Ainsi dit, ainsi fait ; je tins scrupuleusement ma promesse. Le colonel Frédéric et mon cher capitaine Renard eurent chacun un rognon. Tout fut partagé en famille.

Vers le soir, on apprit que les grenadiers à cheval avaient été à la maraude, sur l’ordre de l’empereur, et qu’ils avaient rapporté des pommes de terre. La distribution nous en fut faite ; nous en eûmes vingt par ordinaire de dix-huit hommes. On peut juger par là de notre pénurie.

Après deux jours de repos, l’empereur fit appeler le comte Dorsenne et lui dit : Tu vas partir avec ma garde à pied et rentrer à Varsovie. Mais il ne faut pas suivre le même chemin, tu perdrais tous mes vieux grognards. Voilà la carte, cherche ta route et fais-moi ton rapport sur ce qui adviendra.

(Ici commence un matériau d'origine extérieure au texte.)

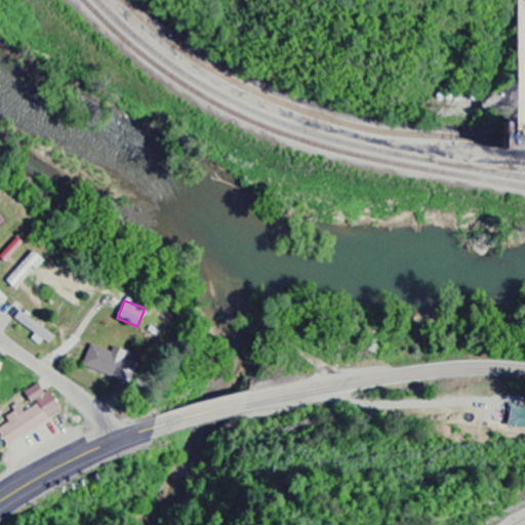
[(47,348),(54,337),(18,312),(13,320),(35,334),(33,337),(47,348)]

Nous partîmes dès le lendemain. Autant que possible nous allions d’un bois à l’autre ; car, dans les bois, marchant sur la mousse, on n’enfonçait guère. Malheureusement il fallait par fois en sortir, et dès que nous entrions dans les terres, nous enfoncions d’une facon déplorable. C’était comme un mortier.